Emergency: I’m sure you’re all receiving me!

9 years ago  By  Iuliana Velniciuc     No comments

Picture an emergency scenario. A speeding car skids and loses control, spinning into a tree with a terrifying smashing of glass and crunch of metal. A witness rushes over and dials 112.

An operator takes the call, but needs more information to dispatch the right emergency crews. This is where technology comes together. The operator grabs the location via GPS on the caller’s phone and asks the witness to video the scene. Thanks to the speed of 4G mobile networks, the video is streamed directly to the control room through the emergency call. The local police commander watches on his computer while paramedics get the information on a tablet device, even as they rush to the scene.
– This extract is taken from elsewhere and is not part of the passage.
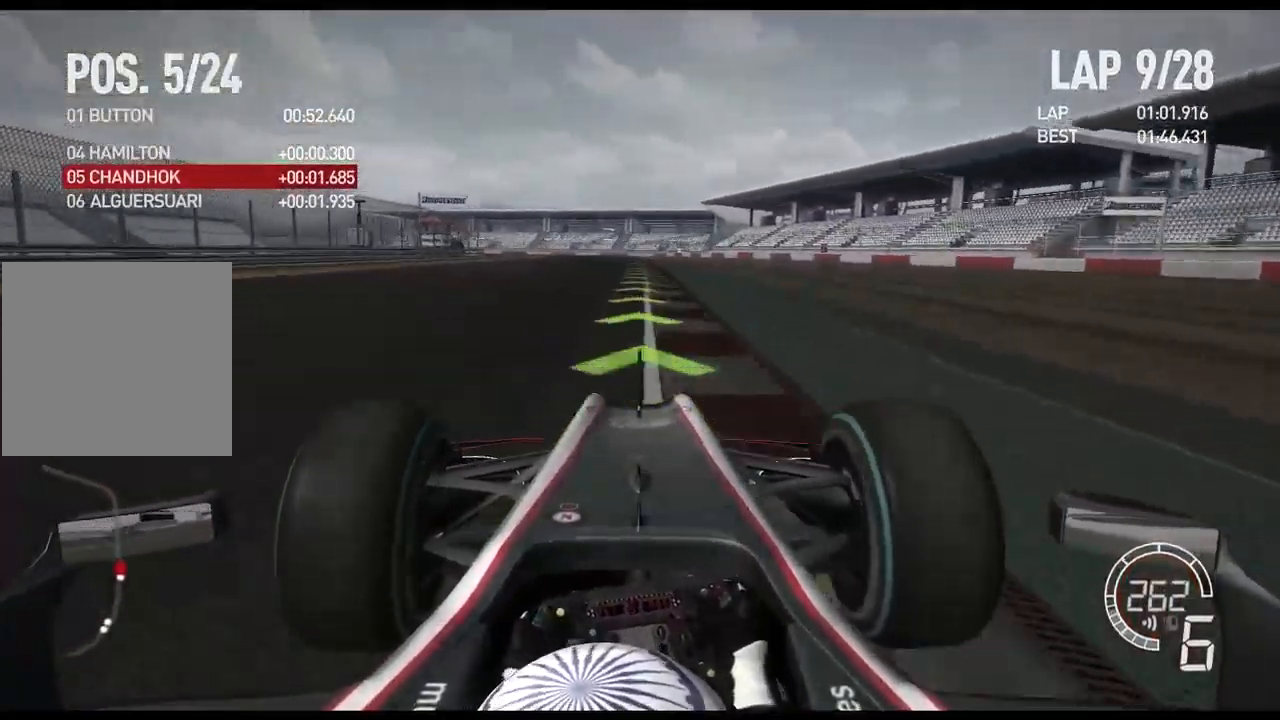
{"buttons": ["L2"], "left_stick": "left", "right_stick": "center", "events": [[67, "left_stick", "center"], [467, "left_stick", "left"], [500, "L2", "down"], [500, "R2", "up"]]}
Taking no chances, the operator alerts the neighbouring police force, across a national border. All the emergency bodies can exchange enhanced multimedia information like photos, video and location data to coordinate their response.

Communication crisis

This is the way you would want an emergency response to work. And thanks to the three-year GERYON project, this close integration of communication across devices and agencies is at last possible, even between neighbouring countries. Funded by the EU, the project has developed a system which uses the internet’s multimedia capabilities and mobile networks to enable multimedia and voice communications, whether emergency personnel are using radios, mobile phones or other specialist devices.

The project’s coordinator, Fidel Liberal, says that GERYON was conceived to address the uncertainty around the future of traditional radio-based communication systems.

“The availability of frequencies for new broadband radio systems for public safety is limited,” he explains. “Traditional radios also prevent you benefiting from all the enhanced multimedia and data functionality that we are now so used to on our mobile phones.” Emergency services demand enhanced communication capabilities, but also the necessary resilience, coverage and reliability that come with private radio systems, he adds.

The economic crisis, costs of niche technologies and the growing obsolescence of traditional walkie-talkie systems drove GERYON to create a digital platform that would provide reliable interoperability between systems as well as multimedia functionality.